No había querido revelarle a Devlin lo que había visto en el bosque porque no tenía la menor idea de cómo explicárselo. ¿Qué le diría? «Por culpa de la relación que tengo con usted y con sus fantasmas, algo oscuro ha cruzado el velo y no sé si las normas de mi padre pueden protegerme».

Sin embargo, había algo más que también me asustaba: el sedán que había huido a toda velocidad al advertir los faros del coche de Devlin. Quería creer que me había topado con un pequeño delincuente, que había sido algo casual. Eso explicaría el extraño comportamiento del conductor, pero aquella teoría no acababa de convencerme.

El coche que había estado a punto de pasarme por encima también era un sedán de color negro, como el del día de mi primer encuentro con Devlin.

Me repetí hasta la saciedad que el asesino no tenía motivos para andar tras de mí por haberle enviado las fotografías a Devlin, pero me sentía intranquila…

¿Y si se me había escapado algo?

¿Y si había algo en aquellas imágenes, un símbolo escondido, que solo yo sabría interpretar?

¿Y si yo era la clave para resolver el misterioso asesinato de Hannah Fischer?

Se había levantado viento. Oía el murmullo de las hojas y el lejano tintineo de los carillones en el jardín. Aunque la noche era agradable y cálida, no dejaba de tiritar entre las sábanas.

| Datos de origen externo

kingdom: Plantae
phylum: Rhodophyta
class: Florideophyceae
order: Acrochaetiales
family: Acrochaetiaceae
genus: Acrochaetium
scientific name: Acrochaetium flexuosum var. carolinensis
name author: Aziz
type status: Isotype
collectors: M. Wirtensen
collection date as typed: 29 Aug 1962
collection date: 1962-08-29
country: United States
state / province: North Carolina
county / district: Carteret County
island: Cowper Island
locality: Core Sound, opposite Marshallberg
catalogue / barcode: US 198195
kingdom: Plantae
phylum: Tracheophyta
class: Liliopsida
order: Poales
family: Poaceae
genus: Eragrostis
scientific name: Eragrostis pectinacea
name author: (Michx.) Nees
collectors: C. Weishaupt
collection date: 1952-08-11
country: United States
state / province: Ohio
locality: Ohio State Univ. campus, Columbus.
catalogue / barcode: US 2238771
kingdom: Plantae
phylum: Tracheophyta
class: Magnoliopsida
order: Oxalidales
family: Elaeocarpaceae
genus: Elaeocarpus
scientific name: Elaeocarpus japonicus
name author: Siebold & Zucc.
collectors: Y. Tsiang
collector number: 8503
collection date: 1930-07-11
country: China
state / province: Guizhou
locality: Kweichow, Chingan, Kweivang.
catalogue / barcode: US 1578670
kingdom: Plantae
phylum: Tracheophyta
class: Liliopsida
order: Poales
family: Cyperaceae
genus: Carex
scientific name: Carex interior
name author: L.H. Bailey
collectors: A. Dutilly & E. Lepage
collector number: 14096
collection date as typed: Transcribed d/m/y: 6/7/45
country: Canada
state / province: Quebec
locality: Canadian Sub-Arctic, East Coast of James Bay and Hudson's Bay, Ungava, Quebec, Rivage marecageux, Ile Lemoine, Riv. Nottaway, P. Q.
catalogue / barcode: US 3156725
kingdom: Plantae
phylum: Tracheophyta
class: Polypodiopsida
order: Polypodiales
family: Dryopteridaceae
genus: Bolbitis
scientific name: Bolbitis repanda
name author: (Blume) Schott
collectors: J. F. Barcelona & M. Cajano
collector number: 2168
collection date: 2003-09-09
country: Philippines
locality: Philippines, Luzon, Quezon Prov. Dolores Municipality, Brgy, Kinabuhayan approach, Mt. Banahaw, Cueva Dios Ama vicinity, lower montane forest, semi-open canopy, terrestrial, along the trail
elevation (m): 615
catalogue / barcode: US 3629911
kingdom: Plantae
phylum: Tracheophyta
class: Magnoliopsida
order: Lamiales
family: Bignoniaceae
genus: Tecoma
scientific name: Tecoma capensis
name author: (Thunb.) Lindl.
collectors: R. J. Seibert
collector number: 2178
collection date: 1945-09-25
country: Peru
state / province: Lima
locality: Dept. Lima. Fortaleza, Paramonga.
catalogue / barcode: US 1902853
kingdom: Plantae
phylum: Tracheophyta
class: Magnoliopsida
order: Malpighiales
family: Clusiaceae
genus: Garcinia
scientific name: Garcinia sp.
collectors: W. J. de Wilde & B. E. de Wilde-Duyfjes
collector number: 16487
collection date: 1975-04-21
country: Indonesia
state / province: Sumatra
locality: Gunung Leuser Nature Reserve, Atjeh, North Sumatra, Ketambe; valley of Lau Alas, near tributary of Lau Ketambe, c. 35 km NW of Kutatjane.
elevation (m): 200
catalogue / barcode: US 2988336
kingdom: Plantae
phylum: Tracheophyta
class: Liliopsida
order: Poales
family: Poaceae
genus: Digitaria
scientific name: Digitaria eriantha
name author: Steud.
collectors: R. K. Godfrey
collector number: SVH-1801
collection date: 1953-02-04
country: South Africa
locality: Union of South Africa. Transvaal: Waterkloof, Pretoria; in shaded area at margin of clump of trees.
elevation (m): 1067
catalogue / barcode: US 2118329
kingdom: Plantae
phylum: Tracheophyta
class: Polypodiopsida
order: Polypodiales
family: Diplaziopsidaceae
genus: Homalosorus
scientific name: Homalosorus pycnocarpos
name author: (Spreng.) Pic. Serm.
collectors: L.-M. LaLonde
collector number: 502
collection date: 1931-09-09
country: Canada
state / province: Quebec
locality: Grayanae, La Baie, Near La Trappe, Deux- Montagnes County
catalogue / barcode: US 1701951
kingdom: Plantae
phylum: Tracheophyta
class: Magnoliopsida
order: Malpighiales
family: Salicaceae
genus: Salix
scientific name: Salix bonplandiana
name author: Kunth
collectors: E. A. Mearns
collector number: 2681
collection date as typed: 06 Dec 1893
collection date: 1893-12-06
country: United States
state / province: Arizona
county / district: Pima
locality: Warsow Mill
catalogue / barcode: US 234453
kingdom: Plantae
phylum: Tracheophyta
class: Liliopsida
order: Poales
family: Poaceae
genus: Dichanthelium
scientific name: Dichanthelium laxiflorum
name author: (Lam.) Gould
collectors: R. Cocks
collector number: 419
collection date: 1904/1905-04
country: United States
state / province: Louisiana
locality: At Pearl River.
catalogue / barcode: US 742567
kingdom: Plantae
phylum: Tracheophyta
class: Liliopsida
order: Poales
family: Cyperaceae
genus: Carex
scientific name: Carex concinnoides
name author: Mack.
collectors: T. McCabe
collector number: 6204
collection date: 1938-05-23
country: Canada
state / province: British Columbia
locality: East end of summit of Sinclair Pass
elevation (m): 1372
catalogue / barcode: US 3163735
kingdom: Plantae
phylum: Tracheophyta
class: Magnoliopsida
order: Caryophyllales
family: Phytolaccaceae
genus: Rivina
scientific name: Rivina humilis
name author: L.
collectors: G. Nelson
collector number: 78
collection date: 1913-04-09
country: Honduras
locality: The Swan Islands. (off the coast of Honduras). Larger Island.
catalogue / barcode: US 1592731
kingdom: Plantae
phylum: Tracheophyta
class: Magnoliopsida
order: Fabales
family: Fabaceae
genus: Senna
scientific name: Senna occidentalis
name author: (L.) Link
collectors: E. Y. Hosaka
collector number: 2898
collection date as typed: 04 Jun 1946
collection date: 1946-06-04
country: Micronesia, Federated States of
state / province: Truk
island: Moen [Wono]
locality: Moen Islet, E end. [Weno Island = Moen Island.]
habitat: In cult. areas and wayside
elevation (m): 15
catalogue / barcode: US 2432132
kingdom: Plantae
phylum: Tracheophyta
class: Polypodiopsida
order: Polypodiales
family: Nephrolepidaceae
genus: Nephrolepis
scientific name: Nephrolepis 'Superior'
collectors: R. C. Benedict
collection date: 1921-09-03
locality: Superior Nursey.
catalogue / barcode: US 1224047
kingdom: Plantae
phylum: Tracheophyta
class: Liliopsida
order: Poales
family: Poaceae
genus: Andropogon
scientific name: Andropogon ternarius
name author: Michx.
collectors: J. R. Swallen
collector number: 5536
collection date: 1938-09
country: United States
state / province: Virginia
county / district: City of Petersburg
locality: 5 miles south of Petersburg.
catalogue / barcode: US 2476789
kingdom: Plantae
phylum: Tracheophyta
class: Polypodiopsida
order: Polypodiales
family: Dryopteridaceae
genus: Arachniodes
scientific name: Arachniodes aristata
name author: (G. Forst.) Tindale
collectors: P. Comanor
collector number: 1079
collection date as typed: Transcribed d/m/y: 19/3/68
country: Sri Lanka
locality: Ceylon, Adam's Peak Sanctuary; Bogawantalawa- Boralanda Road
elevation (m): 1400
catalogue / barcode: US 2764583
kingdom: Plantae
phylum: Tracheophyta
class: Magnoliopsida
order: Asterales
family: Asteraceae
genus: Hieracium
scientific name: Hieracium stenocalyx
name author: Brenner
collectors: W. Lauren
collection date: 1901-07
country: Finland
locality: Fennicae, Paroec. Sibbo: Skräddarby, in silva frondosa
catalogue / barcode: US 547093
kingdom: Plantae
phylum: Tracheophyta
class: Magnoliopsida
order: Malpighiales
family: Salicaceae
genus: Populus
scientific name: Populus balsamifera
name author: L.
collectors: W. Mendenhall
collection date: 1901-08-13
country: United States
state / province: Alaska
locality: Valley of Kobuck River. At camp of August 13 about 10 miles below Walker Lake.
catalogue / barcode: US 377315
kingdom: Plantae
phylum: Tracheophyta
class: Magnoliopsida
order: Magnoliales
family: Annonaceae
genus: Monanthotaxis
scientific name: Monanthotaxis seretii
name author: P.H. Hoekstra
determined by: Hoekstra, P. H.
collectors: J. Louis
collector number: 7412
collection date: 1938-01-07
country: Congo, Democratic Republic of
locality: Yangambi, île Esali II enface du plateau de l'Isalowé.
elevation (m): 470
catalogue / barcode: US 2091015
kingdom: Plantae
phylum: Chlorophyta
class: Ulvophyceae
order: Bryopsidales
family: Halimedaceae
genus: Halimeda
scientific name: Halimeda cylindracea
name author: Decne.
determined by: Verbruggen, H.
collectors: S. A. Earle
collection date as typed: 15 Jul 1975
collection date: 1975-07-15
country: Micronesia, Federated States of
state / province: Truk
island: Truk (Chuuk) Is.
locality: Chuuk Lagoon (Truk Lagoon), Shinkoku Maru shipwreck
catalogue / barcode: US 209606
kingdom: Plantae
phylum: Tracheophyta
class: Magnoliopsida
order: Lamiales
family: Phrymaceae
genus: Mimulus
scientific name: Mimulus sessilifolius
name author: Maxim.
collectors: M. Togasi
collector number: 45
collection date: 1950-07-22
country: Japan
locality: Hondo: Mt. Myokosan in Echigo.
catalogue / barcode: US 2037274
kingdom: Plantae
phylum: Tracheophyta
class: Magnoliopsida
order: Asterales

Cogí el amuleto de Essie de la mesita de noche. La bolsa desprendía un aroma que no había apreciado antes. Me lo pensé dos veces, pero al final decidí dejarla bajo la almohada.

Me había asegurado que alejaba a los malos espíritus. Esperaba que tuviera razón.

Cerré los ojos y por fin relajé los músculos.

Me sumergí en un sueño tan profundo que no oí ni el chirrido de la puerta del jardín ni el aullido del perro de mi vecino. E igualmente desapercibidos me pasaron los ojos que brillaban enloquecidos al otro lado del cristal de mi habitación.